◆ **WHAT IS NEEDED**: Every entry below is to be returned unchanged. Images are not part of the copy.

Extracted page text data
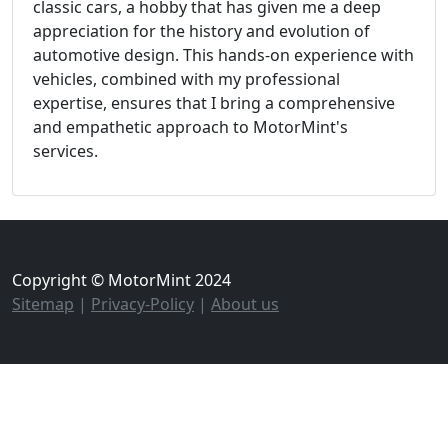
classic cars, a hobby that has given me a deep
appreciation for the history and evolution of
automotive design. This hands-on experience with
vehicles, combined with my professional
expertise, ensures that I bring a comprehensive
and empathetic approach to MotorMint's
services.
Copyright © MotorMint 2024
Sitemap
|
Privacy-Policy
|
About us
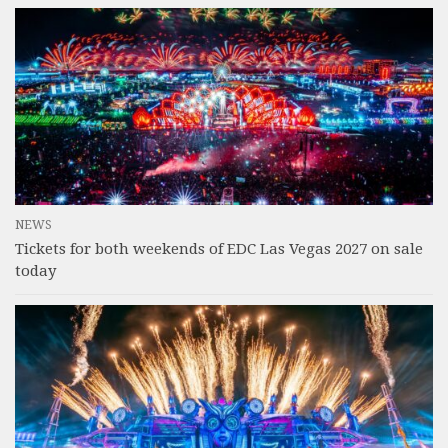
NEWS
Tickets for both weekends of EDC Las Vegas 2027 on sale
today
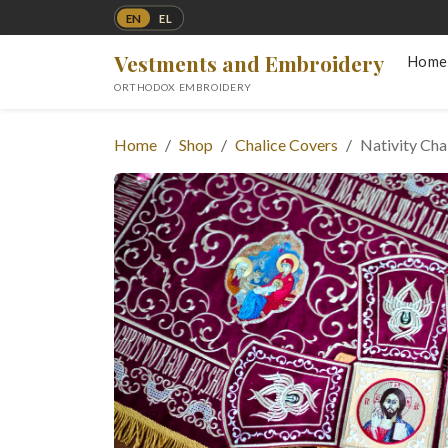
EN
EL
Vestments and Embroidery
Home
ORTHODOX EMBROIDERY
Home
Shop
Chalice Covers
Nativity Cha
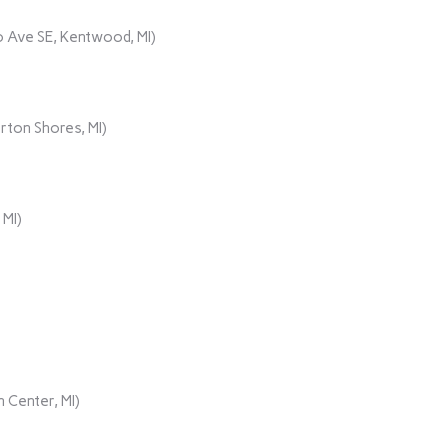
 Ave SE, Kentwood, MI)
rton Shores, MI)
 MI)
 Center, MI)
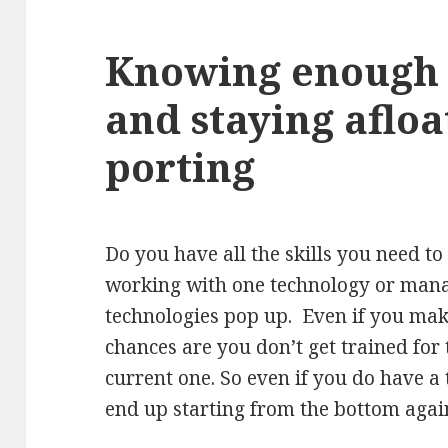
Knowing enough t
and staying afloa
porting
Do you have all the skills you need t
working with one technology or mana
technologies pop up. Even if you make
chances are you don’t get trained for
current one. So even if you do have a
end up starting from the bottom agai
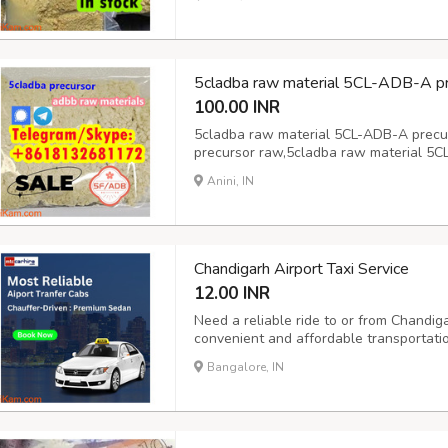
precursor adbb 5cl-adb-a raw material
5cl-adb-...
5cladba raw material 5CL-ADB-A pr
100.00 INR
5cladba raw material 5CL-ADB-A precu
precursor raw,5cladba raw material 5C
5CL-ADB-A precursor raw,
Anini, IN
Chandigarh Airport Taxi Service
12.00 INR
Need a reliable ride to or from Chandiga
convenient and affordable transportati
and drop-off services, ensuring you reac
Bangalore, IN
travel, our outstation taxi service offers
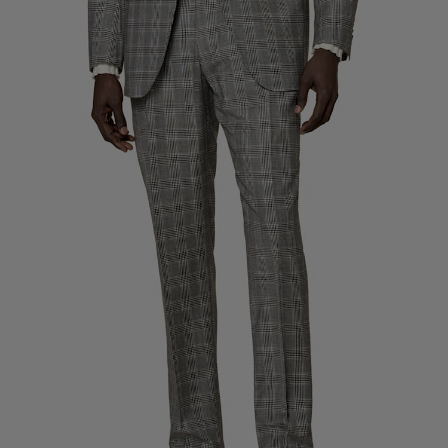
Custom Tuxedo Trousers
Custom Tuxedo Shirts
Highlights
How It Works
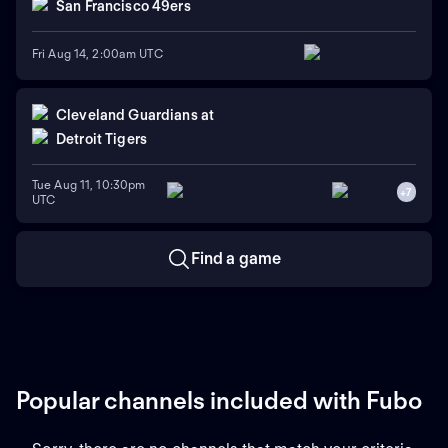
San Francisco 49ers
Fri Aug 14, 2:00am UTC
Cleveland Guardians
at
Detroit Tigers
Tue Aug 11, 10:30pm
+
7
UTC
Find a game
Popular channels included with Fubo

◆ **ANSWER BELOW**:
classic cars, a hobby that has given me a deep
appreciation for the history and evolution of
automotive design. This hands-on experience with
vehicles, combined with my professional
expertise, ensures that I bring a comprehensive
and empathetic approach to MotorMint's
services.
Copyright © MotorMint 2024
Sitemap
|
Privacy-Policy
|
About us
NEWS
Tickets for both weekends of EDC Las Vegas 2027 on sale
today
EN
EL
Vestments and Embroidery
Home
ORTHODOX EMBROIDERY
Home
Shop
Chalice Covers
Nativity Cha
 Ave SE, Kentwood, MI)
rton Shores, MI)
 MI)
 Center, MI)
Knowing enough t
and staying afloa
porting
Do you have all the skills you need t
working with one technology or mana
technologies pop up. Even if you make
chances are you don’t get trained for
current one. So even if you do have a
end up starting from the bottom agai
precursor adbb 5cl-adb-a raw material
5cl-adb-...
5cladba raw material 5CL-ADB-A pr
100.00 INR
5cladba raw material 5CL-ADB-A precu
precursor raw,5cladba raw material 5C
5CL-ADB-A precursor raw,
Anini, IN
Chandigarh Airport Taxi Service
12.00 INR
Need a reliable ride to or from Chandiga
convenient and affordable transportati
and drop-off services, ensuring you reac
Bangalore, IN
travel, our outstation taxi service offers
Custom Tuxedo Trousers
Custom Tuxedo Shirts
Highlights
How It Works
San Francisco 49ers
Fri Aug 14, 2:00am UTC
Cleveland Guardians
at
Detroit Tigers
Tue Aug 11, 10:30pm
+
7
UTC
Find a game
Popular channels included with Fubo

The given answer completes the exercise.